Former Canadian MP of the Asia Pacific region and co-author of Bloody Harvest/The Slaughter David Kilgour testified at the Tribunal and told the ABC’s The World program that the government’s transplantations crimes are escalating. “I was a prosecutor for 10 years. The evidence is overwhelming,” he said.

The Tribunal recommended that “there is a duty on those who have the power to institute investigations for, and proceedings at, international courts or at the UN to test whether Genocide has been committed. They should act immediately to determine accountability for any acts contrary to the provisions of the Genocide Convention.”
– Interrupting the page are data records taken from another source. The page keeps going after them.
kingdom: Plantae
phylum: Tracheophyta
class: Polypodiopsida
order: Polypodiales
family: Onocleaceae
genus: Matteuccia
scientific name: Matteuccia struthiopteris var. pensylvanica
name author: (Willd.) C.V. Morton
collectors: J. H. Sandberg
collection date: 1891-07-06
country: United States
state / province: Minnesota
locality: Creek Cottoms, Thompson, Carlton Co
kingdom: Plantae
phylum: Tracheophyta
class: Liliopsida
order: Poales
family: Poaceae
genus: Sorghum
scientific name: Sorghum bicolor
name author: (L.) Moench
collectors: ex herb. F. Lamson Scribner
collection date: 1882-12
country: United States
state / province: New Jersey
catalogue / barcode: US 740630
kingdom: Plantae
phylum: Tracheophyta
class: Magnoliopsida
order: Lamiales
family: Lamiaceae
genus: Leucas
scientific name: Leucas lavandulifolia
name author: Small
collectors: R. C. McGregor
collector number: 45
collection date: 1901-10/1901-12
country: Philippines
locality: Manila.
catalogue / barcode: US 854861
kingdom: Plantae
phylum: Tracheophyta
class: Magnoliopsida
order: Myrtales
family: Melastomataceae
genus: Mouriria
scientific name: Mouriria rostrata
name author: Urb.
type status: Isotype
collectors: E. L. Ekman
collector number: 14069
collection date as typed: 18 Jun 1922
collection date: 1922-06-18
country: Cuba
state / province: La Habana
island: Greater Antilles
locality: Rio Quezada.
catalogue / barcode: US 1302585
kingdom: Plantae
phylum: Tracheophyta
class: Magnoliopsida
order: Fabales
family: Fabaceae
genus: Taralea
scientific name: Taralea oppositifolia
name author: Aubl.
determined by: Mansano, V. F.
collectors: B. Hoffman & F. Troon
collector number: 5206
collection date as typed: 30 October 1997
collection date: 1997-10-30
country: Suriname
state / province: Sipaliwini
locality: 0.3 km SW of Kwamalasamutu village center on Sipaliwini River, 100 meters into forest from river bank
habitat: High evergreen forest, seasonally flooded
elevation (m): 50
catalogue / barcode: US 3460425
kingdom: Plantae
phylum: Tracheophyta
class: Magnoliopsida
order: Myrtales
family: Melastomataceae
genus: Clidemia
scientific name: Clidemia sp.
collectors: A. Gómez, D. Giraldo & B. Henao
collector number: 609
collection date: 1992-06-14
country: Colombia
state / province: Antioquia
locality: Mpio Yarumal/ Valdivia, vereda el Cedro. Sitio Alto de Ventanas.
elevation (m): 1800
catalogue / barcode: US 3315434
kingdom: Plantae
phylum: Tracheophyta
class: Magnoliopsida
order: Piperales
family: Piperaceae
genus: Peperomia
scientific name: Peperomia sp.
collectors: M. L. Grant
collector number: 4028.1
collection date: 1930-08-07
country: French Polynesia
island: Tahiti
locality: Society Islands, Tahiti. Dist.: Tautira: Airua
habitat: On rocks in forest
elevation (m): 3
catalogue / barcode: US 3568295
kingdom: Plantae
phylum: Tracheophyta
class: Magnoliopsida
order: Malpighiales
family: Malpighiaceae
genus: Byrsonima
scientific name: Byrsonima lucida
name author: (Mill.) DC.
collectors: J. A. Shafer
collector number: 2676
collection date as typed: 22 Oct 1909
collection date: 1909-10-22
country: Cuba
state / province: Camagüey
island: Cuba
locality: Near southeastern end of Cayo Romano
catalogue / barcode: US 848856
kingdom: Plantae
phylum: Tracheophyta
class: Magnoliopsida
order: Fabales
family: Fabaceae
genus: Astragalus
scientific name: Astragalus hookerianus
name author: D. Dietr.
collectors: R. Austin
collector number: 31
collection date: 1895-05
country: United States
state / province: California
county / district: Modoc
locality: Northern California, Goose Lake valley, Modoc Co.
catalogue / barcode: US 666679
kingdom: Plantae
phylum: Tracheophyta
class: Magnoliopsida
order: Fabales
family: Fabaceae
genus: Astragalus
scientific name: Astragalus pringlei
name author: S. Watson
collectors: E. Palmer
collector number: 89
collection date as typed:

The Tribunal also stated that “Governments and international bodies must do their duty not only in regard to the possible charge of Genocide but also in regard to Crimes against Humanity, which the Tribunal does not allow to be any less heinous.” Failing that, the Tribunal urged citizens to act jointly to pressure governments “so that those government and international bodies are unable not to act.” The judgement added, “any who interact in any substantial way with the PRC including doctors and medical institutions; industry, and businesses, most specifically airlines, travel companies, financial services businesses, law firms and pharmaceutical and insurance companies together with individual tourists, educational establishments and arts establishments should now recognize that they are, to the extent revealed above, interacting with a criminal state.”

The Tribunal’s findings, notes Illicit Trade News Network, have in fact put pressure on Western governments to ban so-called transplant tourism to countries such as China, and resulted in calls for doctors and medical organizations across the globe to stop working with the country in fields relating to organ transplantation.

In March of this year, over 40 British MPs called for a ban on UK citizens traveling to China for organ transplant operations, urging the UK government to impose similar restrictions to those imposed by Italy, Spain, Israel and Taiwan.

Wendy Rogers, ethicist at Macquarie University in Sydney, Australia, and chair of the international advisory committee of ETAC, who testified at the Tribunal’s hearing stated that the panel’s report “illustrates the gravity of events transpiring in China…I hope hospitals and journals will take a closer look at their policies.”

The World Health Organization and the World Medical Association condemn the practice of procuring organs for transplant from executed prisoners. The use of research data procured from the use of illicitly obtained organs is also widely criticized. A number of journals have policies that ban the publication of such data. However, there is total lack of transparency surrounding organ procurement sourcing procedures for all research studies conducted in China.